The additive approach is needed with common genetic variants because each one contributes little to breast cancer risk, unlike the well-known BRCA1 and BRCA2 mutations. These mutations greatly increase risk, but they account for less than 5% of all breast cancers. The common genetic variants could have broader relevance.
To assess whether common variants offered additional predictive value, the Mayo Clinic scientists looked for overlap between the polygenic risk score (PRS) and the Breast Imaging Reporting and Data System (BI-RADS), a breast density measure that is routinely assessed in the clinical setting. Using logistic regression models, the scientists found that the PRS and BI-RADS were independent risk factors within three clinical studies. In all, these studies involved 1,643 breast cancer patients and 2,397 healthy subjects.
The scientists also incorporated the PRS odds ratio into the Breast Cancer Surveillance Consortium (BCSC) risk-prediction model, which uses breast density, family history of breast cancer, history of breast biopsy, age, and ethnicity to calculate breast cancer risk. Using area-under-the-curve (AUC) statistics, the scientists compared the five-year risk prediction calculated using the BCSC model with and without the genetic information.
“Relative to those with scattered fibroglandular densities and average PRS (2nd quartile), women with extreme density and highest quartile PRS had 2.7-fold increased risk, while those with low density and PRS had reduced risk,” wrote authors of the JNCI article. “PRS added independent information (P < .001) to the [Breast Cancer Surveillance Consortium] model and improved discriminatory accuracy from AUC = 0.66 to AUC = 0.69.”

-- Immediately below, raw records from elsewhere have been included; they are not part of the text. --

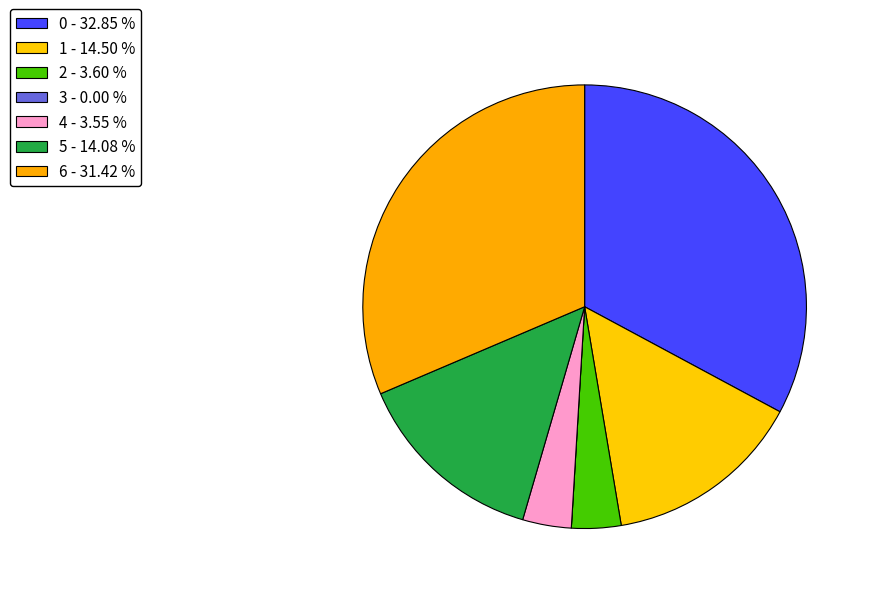

Is it true that 4 is 4% of the pie?

True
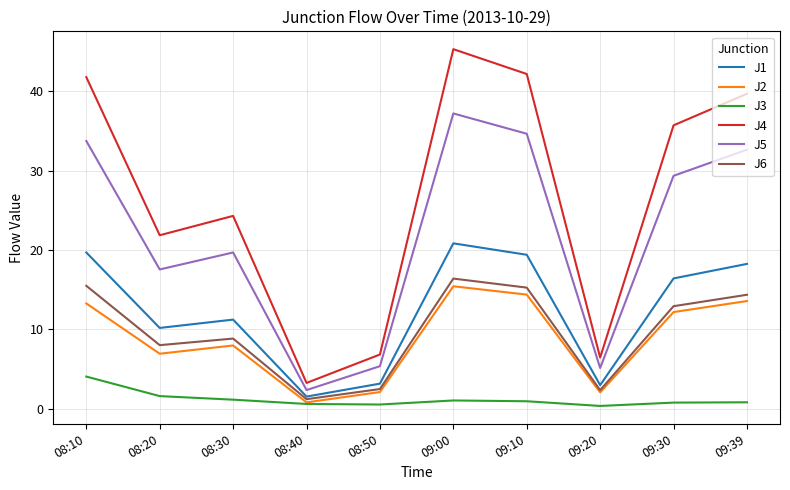

What are all the series names shown in the legend?

J1, J2, J3, J4, J5, J6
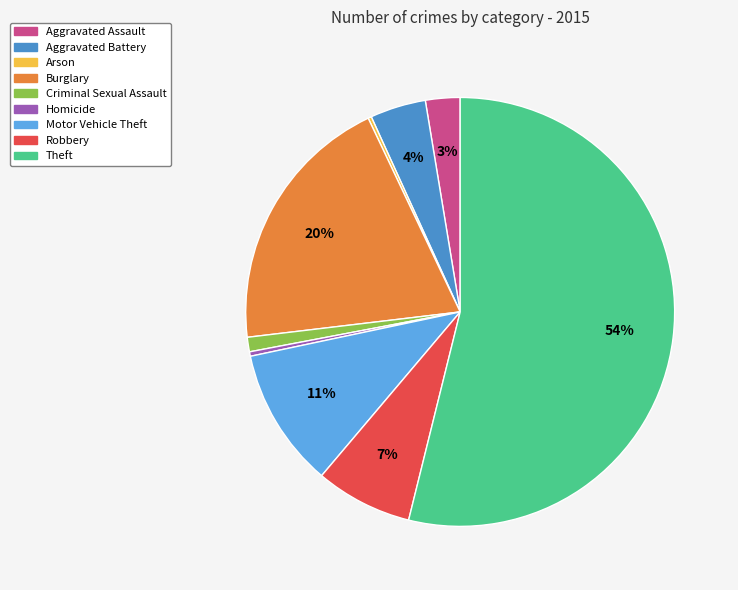

To the nearest percent, what portion does Motor Vehicle Theft represent?

11%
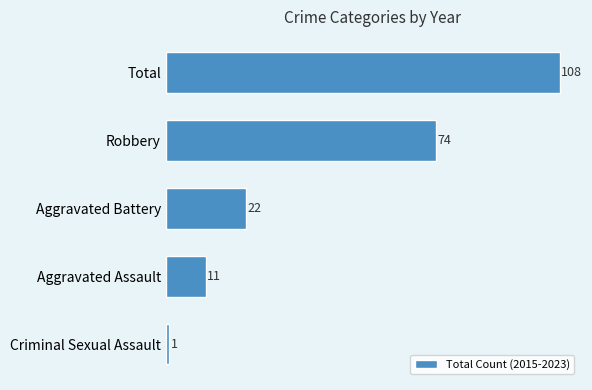

Reading bottom to top, transcribe all the data shown in this chart.

Criminal Sexual Assault=1	Aggravated Assault=11	Aggravated Battery=22	Robbery=74	Total=108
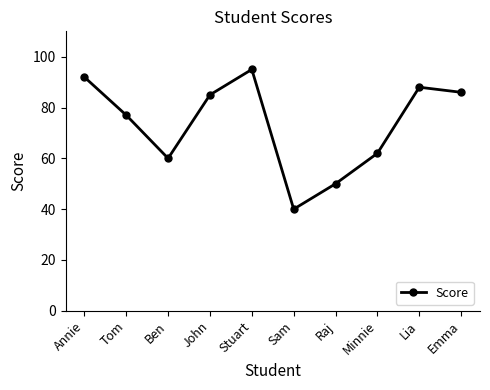

Where does the data first go above 85?

Annie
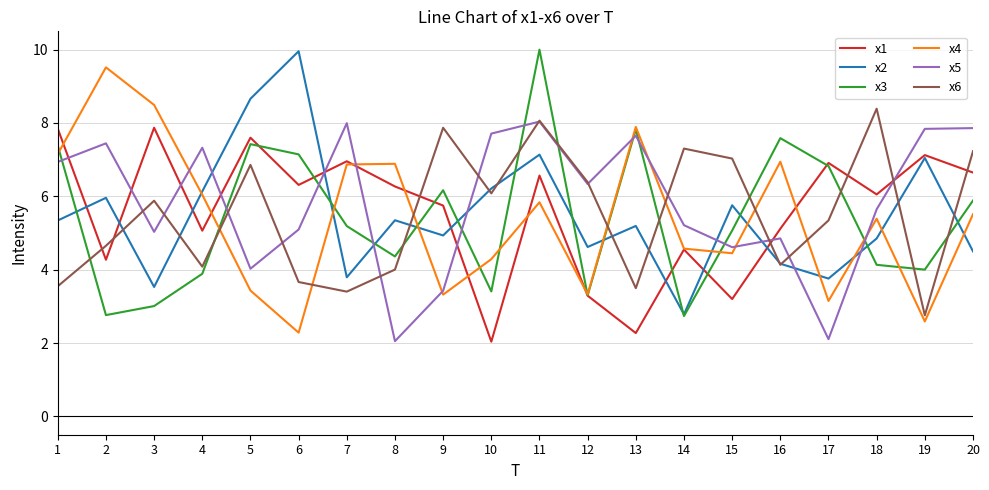

The x3 series shows 5.3 at 19. True or false?

False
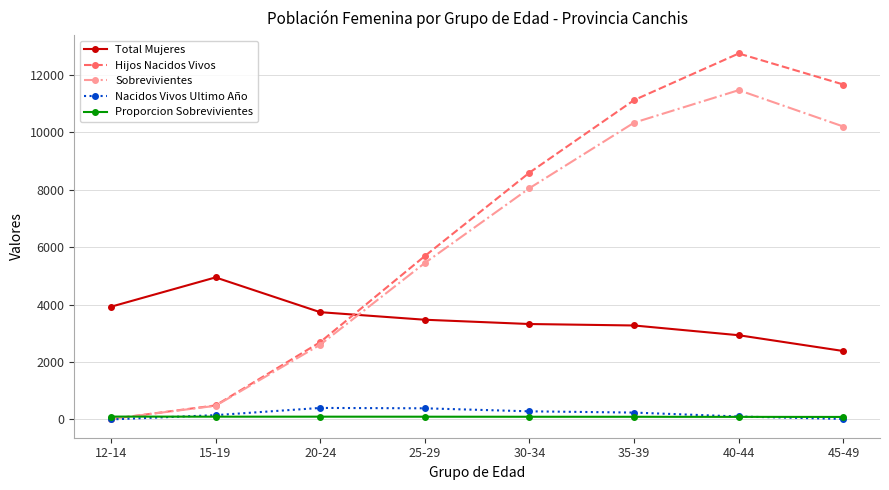

At which label is Total Mujeres closest to 3662?

20-24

“This genetic risk factor adds valuable information to what we already know can affect a woman's chances of developing breast cancer,” said study co-author Celine Vachon, Ph.D., an epidemiologist at Mayo Clinic. “We are currently developing a test based on these results, and though it isn't ready for clinical use yet, I think that within the next few years we will be using this approach for better personalized screening and prevention strategies for our patients.”
In the current study, integrating the PRS with the BCSC helped to place 11% of women who eventually got cancer into a higher risk category where they would have been likely to benefit from interventions such as MRIs, chemoprevention, or even prophylactic mastectomies. Still, even though the BCSC-PRS model was well calibrated in case-control data, the study's authors noted that independent cohort data will be needed to test calibration in the general population.
“There have been a lot of common genetic variants associated with cancers, not just for breast cancer but also for ovarian cancer and prostate cancer, but so far we haven't seen these being used in clinical practice,” added Dr. Vachon. “In the future, these factors are going to be helpful in defining who is at highest and lowest risk of cancer and help both patients and clinicians make better decisions about their care.”